Plans for privatization were eventually put on hold. But as he prepared to leave Iraq, Mr. Bremer listed reduced tax rates, reduced tariffs and the liberalization of foreign-investment laws as among his major accomplishments. Insurgents are blowing up pipelines and police stations, geysers of sewage are erupting from the streets, and the electricity is off most of the time — but we've given Iraq the gift of supply-side economics.

If the occupiers often seemed oblivious to reality, one reason was that many jobs at the C.P.A. went to people whose qualifications seemed to lie mainly in their personal and political connections — people like Simone Ledeen, whose father, Michael Ledeen, a prominent neoconservative, told a forum that "the level of casualties is secondary" because "we are a warlike people" and "we love war."
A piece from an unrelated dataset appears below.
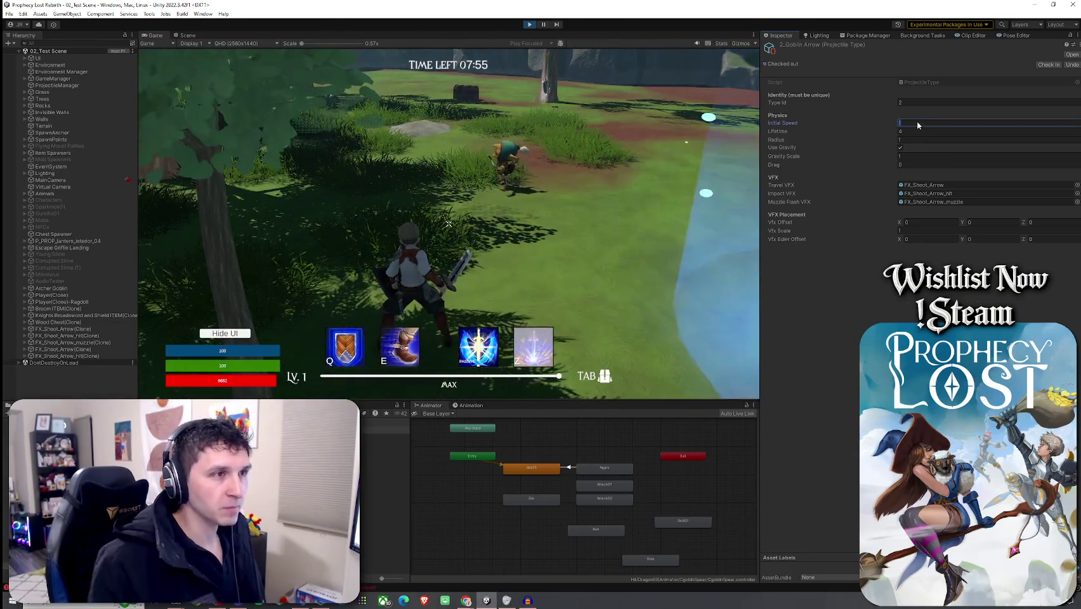
- Set the Goblin Arrow's Initial Speed to 10 and return to the game
text(10)
key(Return)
Still, given Mr. Bremer's economic focus, you might at least have expected his top aide for private-sector development to be an expert on privatization and liberalization in such countries as Russia or Argentina. But the job initially went to Thomas Foley, a Connecticut businessman and Republican fund-raiser with no obviously relevant expertise. In March, Michael Fleischer, a New Jersey businessman, took over. Yes, he's Ari Fleischer's brother. Mr. Fleischer told The Chicago Tribune that part of his job was educating Iraqi businessmen: "The only paradigm they know is cronyism. We are teaching them that there is an alternative system with built-in checks and built-in review."
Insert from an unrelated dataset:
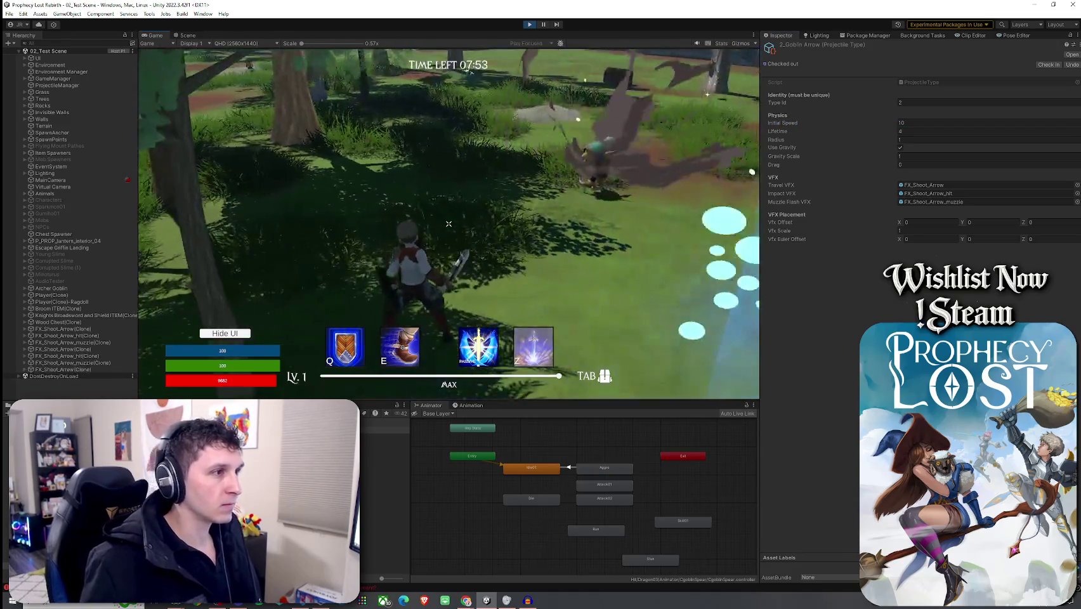
click(917, 125)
Checks and review? Yesterday a leading British charity, Christian Aid, released a scathing report, "Fueling Suspicion," on the use of Iraqi oil revenue. It points out that the May 2003 U.N. resolution giving the C.P.A. the right to spend that revenue required the creation of an international oversight board, which would appoint an auditor to ensure that the funds were spent to benefit the Iraqi people...

Anonymous said...

Oops forgot the last sentence...

Instead, the U.S. stalled, and the auditor didn't begin work until April 2004. Even then, according to an interim report, it faced "resistance from C.P.A. staff." And now, with the audit still unpublished, the C.P.A. has been dissolved.

CC said...

Oh, I wasn't claiming this was breaking news. I was just amused by the coincidence, bu thanks for the link.

Lexington said...

I didn't mean to imply otherwise CC, I guess I should have been more explicit.

I just thought the link between the CPA and Republican insiders with no discernable qualifications other than political connections deserved more emphasis.

When the definitive history of how and why the American adventure in Iraq went so badly off script is written this will no doubt be an important part of the puzzle -though of course by no means the only one.